▶ _Problem description_
Return the data below exactly, please, but drop the pictures.

▶ _Raw data_
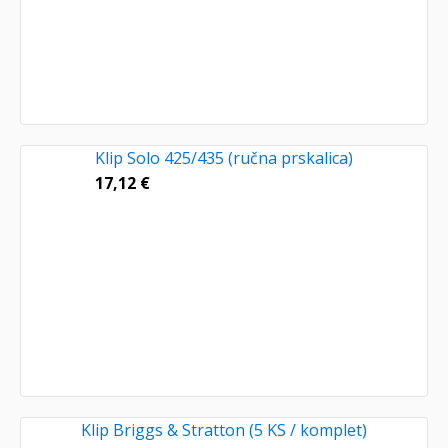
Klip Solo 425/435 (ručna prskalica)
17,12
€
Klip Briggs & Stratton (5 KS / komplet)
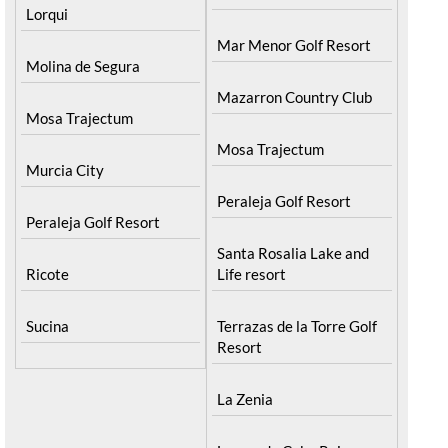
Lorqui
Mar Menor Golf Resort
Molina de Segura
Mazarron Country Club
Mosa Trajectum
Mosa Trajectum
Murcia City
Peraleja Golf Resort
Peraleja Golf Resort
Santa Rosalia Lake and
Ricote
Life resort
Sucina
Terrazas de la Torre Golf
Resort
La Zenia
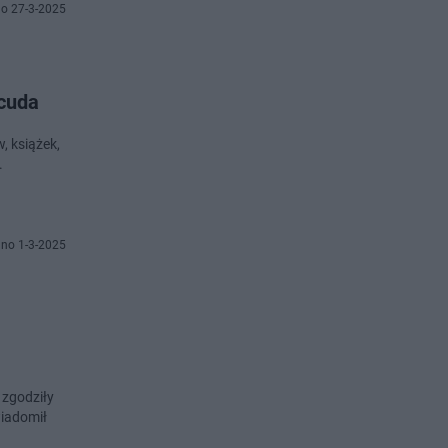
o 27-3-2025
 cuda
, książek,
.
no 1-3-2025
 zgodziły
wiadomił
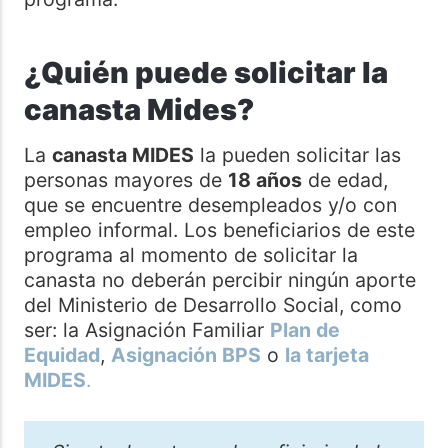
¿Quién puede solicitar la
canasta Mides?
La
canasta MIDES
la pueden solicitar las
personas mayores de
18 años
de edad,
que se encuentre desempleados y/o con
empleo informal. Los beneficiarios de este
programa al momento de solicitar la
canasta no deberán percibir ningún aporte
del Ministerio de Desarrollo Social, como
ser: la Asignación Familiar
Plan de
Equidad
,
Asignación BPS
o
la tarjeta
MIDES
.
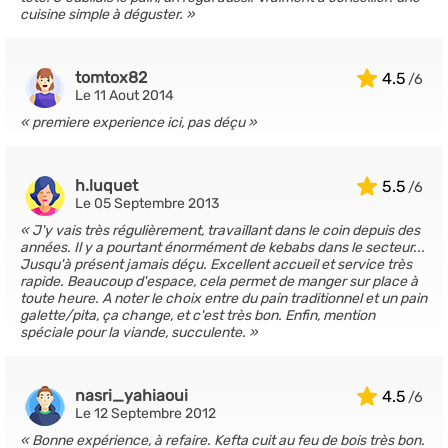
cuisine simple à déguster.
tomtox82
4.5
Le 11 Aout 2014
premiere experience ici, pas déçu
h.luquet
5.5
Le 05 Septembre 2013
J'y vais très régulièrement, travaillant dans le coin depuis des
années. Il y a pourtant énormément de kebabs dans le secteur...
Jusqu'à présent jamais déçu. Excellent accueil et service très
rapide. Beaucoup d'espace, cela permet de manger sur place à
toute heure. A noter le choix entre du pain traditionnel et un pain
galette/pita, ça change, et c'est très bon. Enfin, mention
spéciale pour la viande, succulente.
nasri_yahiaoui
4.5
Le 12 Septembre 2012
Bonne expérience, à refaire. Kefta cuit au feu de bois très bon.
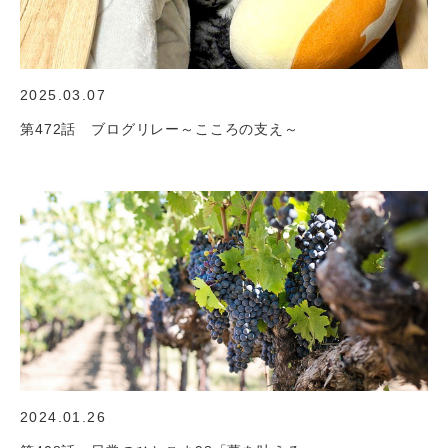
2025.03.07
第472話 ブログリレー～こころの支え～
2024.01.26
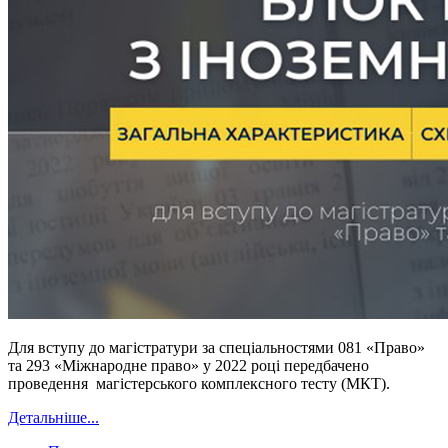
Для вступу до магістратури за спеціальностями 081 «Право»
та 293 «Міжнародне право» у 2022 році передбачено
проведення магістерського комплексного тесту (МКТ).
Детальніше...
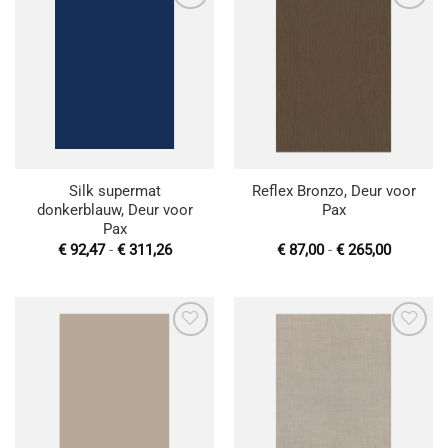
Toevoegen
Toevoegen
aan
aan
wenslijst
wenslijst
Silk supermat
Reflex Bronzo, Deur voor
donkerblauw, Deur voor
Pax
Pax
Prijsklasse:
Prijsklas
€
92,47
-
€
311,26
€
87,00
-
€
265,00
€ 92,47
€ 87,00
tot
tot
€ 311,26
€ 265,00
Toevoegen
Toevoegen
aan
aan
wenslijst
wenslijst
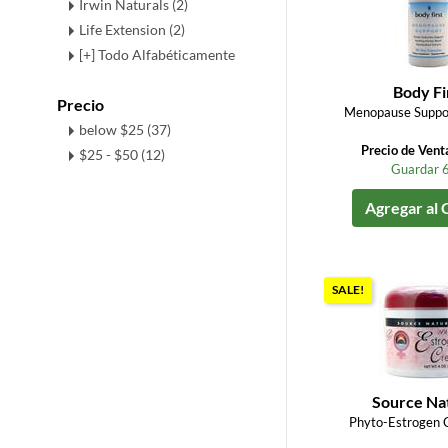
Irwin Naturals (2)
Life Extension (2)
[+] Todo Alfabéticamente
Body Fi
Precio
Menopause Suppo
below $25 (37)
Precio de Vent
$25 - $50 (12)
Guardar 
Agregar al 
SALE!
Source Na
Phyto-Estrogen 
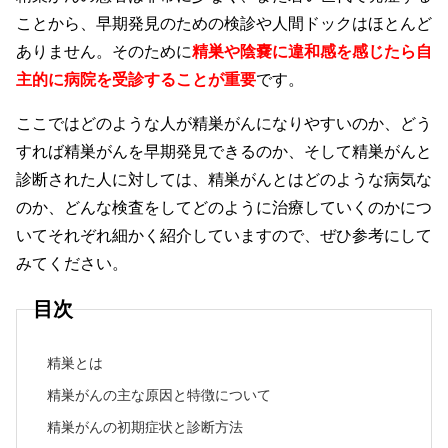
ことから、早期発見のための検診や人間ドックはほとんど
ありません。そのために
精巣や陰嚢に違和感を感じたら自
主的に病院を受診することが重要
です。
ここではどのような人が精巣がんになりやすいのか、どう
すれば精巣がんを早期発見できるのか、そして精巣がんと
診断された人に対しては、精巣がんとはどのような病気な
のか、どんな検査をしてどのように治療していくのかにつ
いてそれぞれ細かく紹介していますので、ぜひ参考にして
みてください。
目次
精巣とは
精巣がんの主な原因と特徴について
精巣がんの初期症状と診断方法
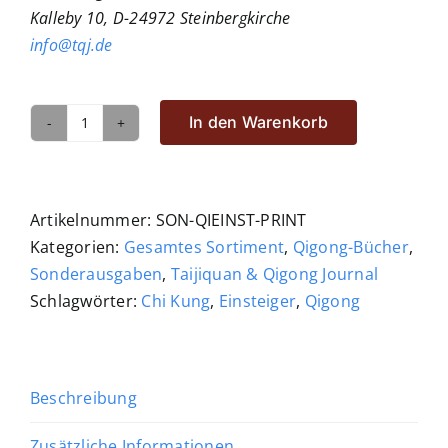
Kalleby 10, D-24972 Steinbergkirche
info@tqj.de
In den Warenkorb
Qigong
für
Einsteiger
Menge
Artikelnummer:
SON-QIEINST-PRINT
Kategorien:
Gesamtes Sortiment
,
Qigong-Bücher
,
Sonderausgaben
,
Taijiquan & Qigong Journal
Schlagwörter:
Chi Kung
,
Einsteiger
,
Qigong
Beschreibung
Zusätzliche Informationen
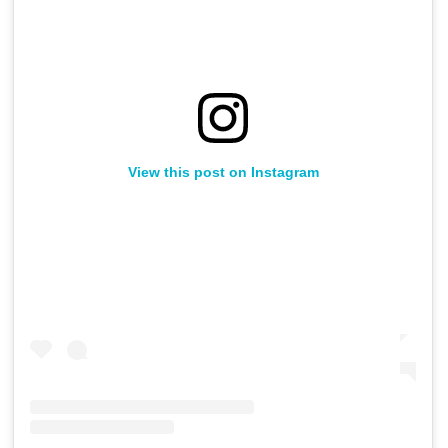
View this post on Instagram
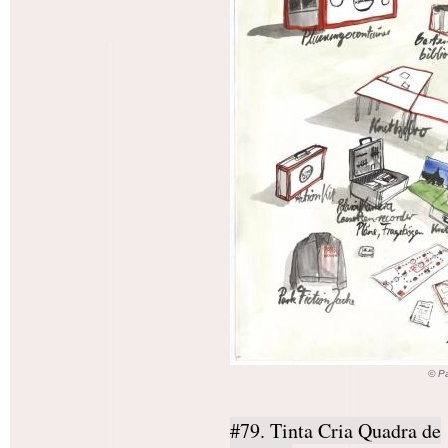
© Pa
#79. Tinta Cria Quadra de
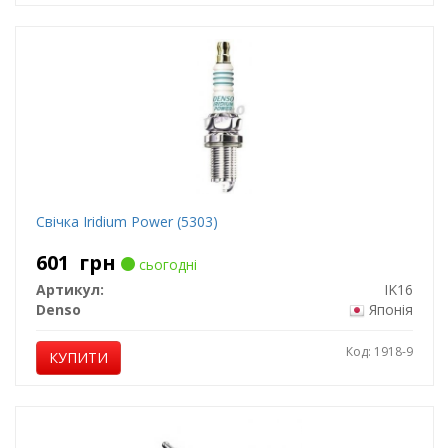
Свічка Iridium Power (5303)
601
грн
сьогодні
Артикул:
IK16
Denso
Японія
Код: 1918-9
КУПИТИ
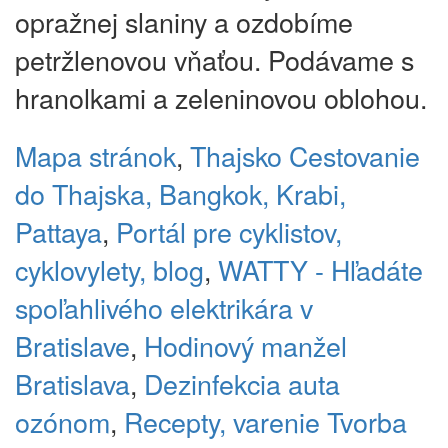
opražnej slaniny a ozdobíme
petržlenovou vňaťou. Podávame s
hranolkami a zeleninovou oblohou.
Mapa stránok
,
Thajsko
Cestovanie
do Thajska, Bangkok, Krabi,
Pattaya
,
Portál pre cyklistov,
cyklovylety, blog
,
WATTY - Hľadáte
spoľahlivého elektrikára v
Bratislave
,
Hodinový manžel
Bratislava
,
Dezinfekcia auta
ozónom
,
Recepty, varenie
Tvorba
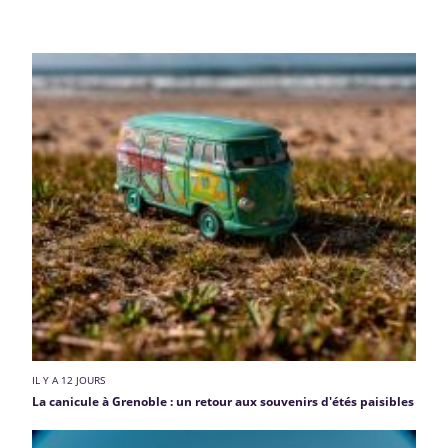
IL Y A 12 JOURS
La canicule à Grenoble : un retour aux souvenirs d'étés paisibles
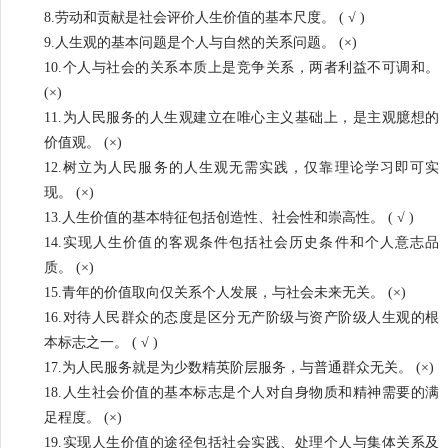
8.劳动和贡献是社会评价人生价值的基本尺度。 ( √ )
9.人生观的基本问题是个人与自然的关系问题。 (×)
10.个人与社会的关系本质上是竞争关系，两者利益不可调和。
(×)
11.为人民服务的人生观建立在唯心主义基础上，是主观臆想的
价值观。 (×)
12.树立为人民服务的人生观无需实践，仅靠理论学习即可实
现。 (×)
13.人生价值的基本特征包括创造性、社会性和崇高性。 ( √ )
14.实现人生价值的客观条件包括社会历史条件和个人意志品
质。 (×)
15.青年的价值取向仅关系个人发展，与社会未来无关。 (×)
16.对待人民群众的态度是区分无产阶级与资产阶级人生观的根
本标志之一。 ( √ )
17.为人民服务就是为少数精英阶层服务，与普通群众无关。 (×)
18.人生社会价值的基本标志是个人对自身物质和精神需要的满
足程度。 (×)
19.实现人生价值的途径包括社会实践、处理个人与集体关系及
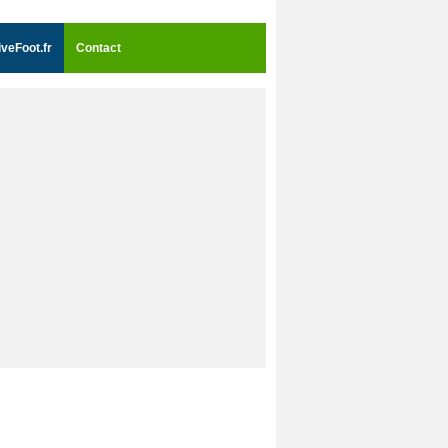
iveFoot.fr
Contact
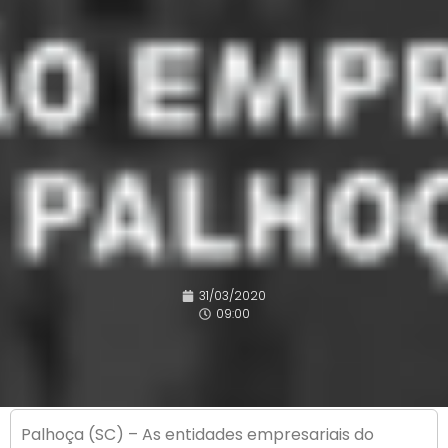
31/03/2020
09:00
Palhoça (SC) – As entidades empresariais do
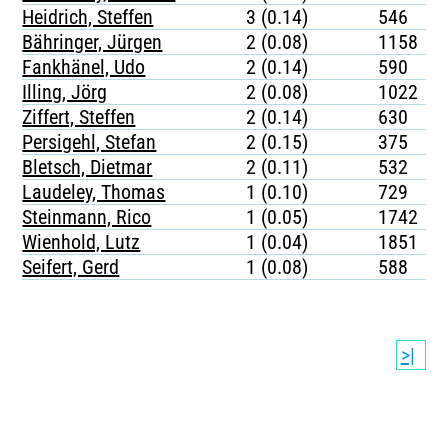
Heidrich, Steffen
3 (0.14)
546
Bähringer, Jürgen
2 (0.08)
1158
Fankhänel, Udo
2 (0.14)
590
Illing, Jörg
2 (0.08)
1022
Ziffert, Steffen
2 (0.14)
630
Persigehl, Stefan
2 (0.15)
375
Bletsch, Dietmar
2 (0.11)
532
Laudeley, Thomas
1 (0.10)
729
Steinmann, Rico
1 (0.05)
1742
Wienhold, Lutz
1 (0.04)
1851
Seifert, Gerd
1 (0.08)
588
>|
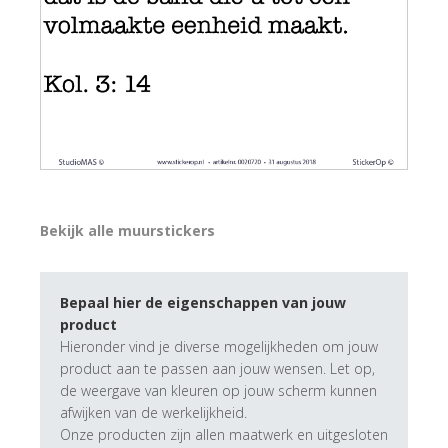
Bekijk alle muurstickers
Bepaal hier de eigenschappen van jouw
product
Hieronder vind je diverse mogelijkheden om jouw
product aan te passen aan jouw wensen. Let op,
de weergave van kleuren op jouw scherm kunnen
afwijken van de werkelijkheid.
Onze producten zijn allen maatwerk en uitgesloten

▶ _Output of the task_
Klip Solo 425/435 (ručna prskalica)
17,12
€
Klip Briggs & Stratton (5 KS / komplet)
Lorqui
Mar Menor Golf Resort
Molina de Segura
Mazarron Country Club
Mosa Trajectum
Mosa Trajectum
Murcia City
Peraleja Golf Resort
Peraleja Golf Resort
Santa Rosalia Lake and
Ricote
Life resort
Sucina
Terrazas de la Torre Golf
Resort
La Zenia
o 27-3-2025
 cuda
, książek,
.
no 1-3-2025
 zgodziły
wiadomił
¿Quién puede solicitar la
canasta Mides?
La
canasta MIDES
la pueden solicitar las
personas mayores de
18 años
de edad,
que se encuentre desempleados y/o con
empleo informal. Los beneficiarios de este
programa al momento de solicitar la
canasta no deberán percibir ningún aporte
del Ministerio de Desarrollo Social, como
ser: la Asignación Familiar
Plan de
Equidad
,
Asignación BPS
o
la tarjeta
MIDES
.
cuisine simple à déguster.
tomtox82
4.5
Le 11 Aout 2014
premiere experience ici, pas déçu
h.luquet
5.5
Le 05 Septembre 2013
J'y vais très régulièrement, travaillant dans le coin depuis des
années. Il y a pourtant énormément de kebabs dans le secteur...
Jusqu'à présent jamais déçu. Excellent accueil et service très
rapide. Beaucoup d'espace, cela permet de manger sur place à
toute heure. A noter le choix entre du pain traditionnel et un pain
galette/pita, ça change, et c'est très bon. Enfin, mention
spéciale pour la viande, succulente.
nasri_yahiaoui
4.5
Le 12 Septembre 2012
Bonne expérience, à refaire. Kefta cuit au feu de bois très bon.
2025.03.07
第472話 ブログリレー～こころの支え～
2024.01.26
Для вступу до магістратури за спеціальностями 081 «Право»
та 293 «Міжнародне право» у 2022 році передбачено
проведення магістерського комплексного тесту (МКТ).
Детальніше...
Toevoegen
Toevoegen
aan
aan
wenslijst
wenslijst
Silk supermat
Reflex Bronzo, Deur voor
donkerblauw, Deur voor
Pax
Pax
Prijsklasse:
Prijsklas
€
92,47
-
€
311,26
€
87,00
-
€
265,00
€ 92,47
€ 87,00
tot
tot
€ 311,26
€ 265,00
Toevoegen
Toevoegen
aan
aan
wenslijst
wenslijst
Irwin Naturals (2)
Life Extension (2)
[+] Todo Alfabéticamente
Body Fi
Precio
Menopause Suppo
below $25 (37)
Precio de Vent
$25 - $50 (12)
Guardar 
Agregar al 
SALE!
Source Na
Phyto-Estrogen 
ことから、早期発見のための検診や人間ドックはほとんど
ありません。そのために
精巣や陰嚢に違和感を感じたら自
主的に病院を受診することが重要
です。
ここではどのような人が精巣がんになりやすいのか、どう
すれば精巣がんを早期発見できるのか、そして精巣がんと
診断された人に対しては、精巣がんとはどのような病気な
のか、どんな検査をしてどのように治療していくのかにつ
いてそれぞれ細かく紹介していますので、ぜひ参考にして
みてください。
目次
精巣とは
精巣がんの主な原因と特徴について
精巣がんの初期症状と診断方法
Kalleby 10, D-24972 Steinbergkirche
info@tqj.de
In den Warenkorb
Qigong
für
Einsteiger
Menge
Artikelnummer:
SON-QIEINST-PRINT
Kategorien:
Gesamtes Sortiment
,
Qigong-Bücher
,
Sonderausgaben
,
Taijiquan & Qigong Journal
Schlagwörter:
Chi Kung
,
Einsteiger
,
Qigong
Beschreibung
Zusätzliche Informationen
View this post on Instagram
© Pa
#79. Tinta Cria Quadra de
Свічка Iridium Power (5303)
601
грн
сьогодні
Артикул:
IK16
Denso
Японія
Код: 1918-9
КУПИТИ
opražnej slaniny a ozdobíme
petržlenovou vňaťou. Podávame s
hranolkami a zeleninovou oblohou.
Mapa stránok
,
Thajsko
Cestovanie
do Thajska, Bangkok, Krabi,
Pattaya
,
Portál pre cyklistov,
cyklovylety, blog
,
WATTY - Hľadáte
spoľahlivého elektrikára v
Bratislave
,
Hodinový manžel
Bratislava
,
Dezinfekcia auta
ozónom
,
Recepty, varenie
Tvorba
IL Y A 12 JOURS
La canicule à Grenoble : un retour aux souvenirs d'étés paisibles
8.劳动和贡献是社会评价人生价值的基本尺度。 ( √ )
9.人生观的基本问题是个人与自然的关系问题。 (×)
10.个人与社会的关系本质上是竞争关系，两者利益不可调和。
(×)
11.为人民服务的人生观建立在唯心主义基础上，是主观臆想的
价值观。 (×)
12.树立为人民服务的人生观无需实践，仅靠理论学习即可实
现。 (×)
13.人生价值的基本特征包括创造性、社会性和崇高性。 ( √ )
14.实现人生价值的客观条件包括社会历史条件和个人意志品
质。 (×)
15.青年的价值取向仅关系个人发展，与社会未来无关。 (×)
16.对待人民群众的态度是区分无产阶级与资产阶级人生观的根
本标志之一。 ( √ )
17.为人民服务就是为少数精英阶层服务，与普通群众无关。 (×)
18.人生社会价值的基本标志是个人对自身物质和精神需要的满
足程度。 (×)
19.实现人生价值的途径包括社会实践、处理个人与集体关系及
iveFoot.fr
Contact
31/03/2020
09:00
Palhoça (SC) – As entidades empresariais do
Heidrich, Steffen
3 (0.14)
546
Bähringer, Jürgen
2 (0.08)
1158
Fankhänel, Udo
2 (0.14)
590
Illing, Jörg
2 (0.08)
1022
Ziffert, Steffen
2 (0.14)
630
Persigehl, Stefan
2 (0.15)
375
Bletsch, Dietmar
2 (0.11)
532
Laudeley, Thomas
1 (0.10)
729
Steinmann, Rico
1 (0.05)
1742
Wienhold, Lutz
1 (0.04)
1851
Seifert, Gerd
1 (0.08)
588
>|
Bekijk alle muurstickers
Bepaal hier de eigenschappen van jouw
product
Hieronder vind je diverse mogelijkheden om jouw
product aan te passen aan jouw wensen. Let op,
de weergave van kleuren op jouw scherm kunnen
afwijken van de werkelijkheid.
Onze producten zijn allen maatwerk en uitgesloten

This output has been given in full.